I've been keeping a low profile since Juliette blogged that I had joined the Cloudworks team, back in January. However, as we will shortly be launching a new feature – namely, the Cloudworks site translated into Greek, it seems like a good time to share our experiences. I'll keep technical detail to a minimum.
First, it should be pointed out that it is the user-interface, for example the main navigation links and form labels that have been localized (translated), not the dynamic content, Clouds, Cloudscapes and so on. Greek was chosen as the first language as we recieved European funding for this purpose, but translating into other languages will require less effort (volunteers are welcome to email email@example.com).
Cloudworks is built on top of the CodeIgniter software framework, which has support for internationalization. However, CodeIgniter uses a bespoke method, which though it is efficient, has drawbacks, for translators - a lack of tools, and for developers - having to simultaneously edit two files when internationalizing a source text. Both these issues were a concern given the size of Cloudworks (700 texts extracted!) and the limited time available. (Tech: by default CodeIgniter stores language packs in arrays, a similar method to that used by the Moodle open-source e-learning software.)
After further research, I settled on GNU Gettext, a set of free/open-source software libraries and file formats, which is used by many Linux distributions, and by web projects including Wordpress and Drupal (with subtle variations). In the Gettext method, each text string in the software is manually wrapped by the developer in a function call (a software notation or syntax). A software tool is used to automatically extract each chunk of text to a file (with a .po or .pot file extension).
The translator uses a specialised graphical editor to translate the text. Files can be merged and joined. The resulting file is converted to a binary format (.mo extension), which is deployed to the server. Gettext handles plurals (languages use suffixes differently for zero, one, two...), and to some extent dates.
I developed a system of placeholders for dynamic parts of sentences and phrases - for example the titles of Clouds, names of contributors, dates and so on. This borrowed heavily from Drupal with some variations to help maintain content flow, particularly in the about pages (the only content to be translated). And, the language will be chosen based on your browser software's configuration, with the option to override this by selecting the language from a menu.
What lessons have we learnt?
- Using built-in date/time functionality (Tech:
strftimePHP/C function) is not trivial, due to encoding issues on Windows servers. This is one reason why web projects like Drupal handle dates and times themselves.
- Preparing the template files for translation, writing notes/instructions for translators, and integrating the text from translators takes more time than you might think.
- Character encoding can be an issue - for historical reasons Cloudworks uses Latin1 (ISO-8859-1), and we still need to convert content with a quite a lot of accents to Unicode. (Note, this may require some down time - we'll keep you posted.)
- The only drawbacks to Gettext that I have found in the context of a web site/application, are the need to create a binary file, and the difficulty of extending a language using multiple files. Drupal deals with these issues by handling the localization files itself, bypassing the default system functionality.
Finally, my thanks to Martha Vasiliadou from Innovade LI Ltd. in Cyprus, who is doing a great job of translating the site to Greek! And we'll keep you posted as we release the new language functionality.
Posted by Nick Freear on 26 March 2010

+ + + + + + +

# Tasks for this exercise
A - In the Cloudworks translation post, why was Greek chosen as the first language?
B - Reproduce the part of the Cloudworks translation post that begins at the words "- Preparing the" and stops after "you might think.".

# Material shown
+ + + + + + +

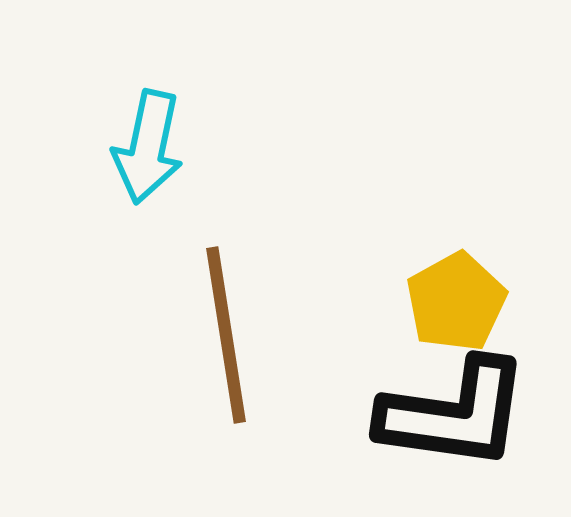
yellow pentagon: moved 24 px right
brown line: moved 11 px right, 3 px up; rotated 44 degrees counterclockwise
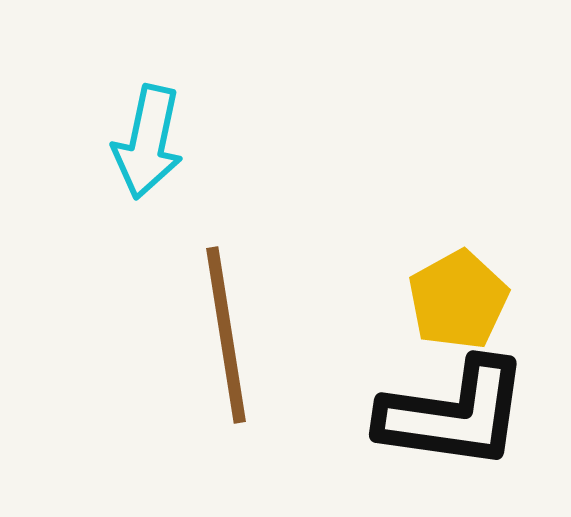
cyan arrow: moved 5 px up
yellow pentagon: moved 2 px right, 2 px up
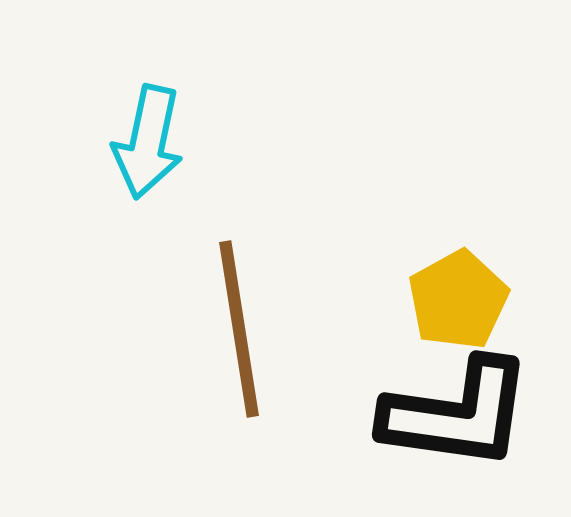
brown line: moved 13 px right, 6 px up
black L-shape: moved 3 px right
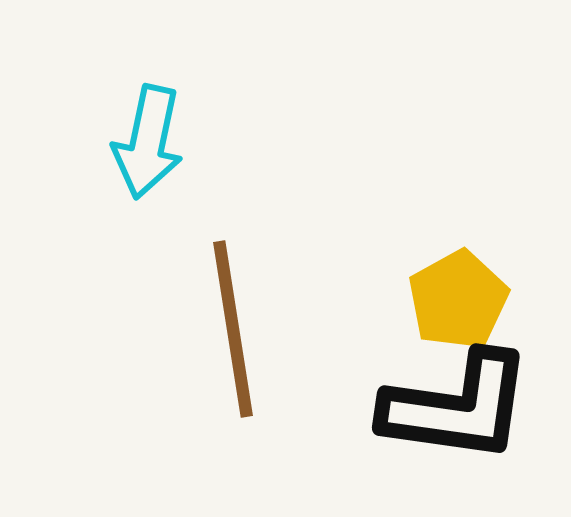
brown line: moved 6 px left
black L-shape: moved 7 px up
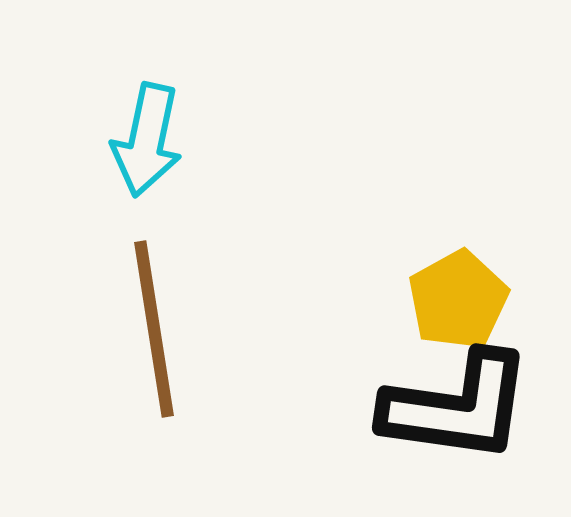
cyan arrow: moved 1 px left, 2 px up
brown line: moved 79 px left
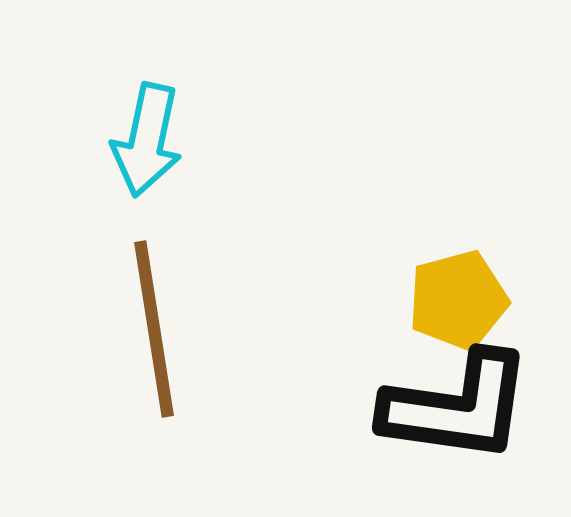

+ + + + + + +

# Responses
A - The team received European funding for that purpose.

B -
- Preparing the template files for translation, writing notes/instructions for translators, and integrating the text from translators takes more time than you might think.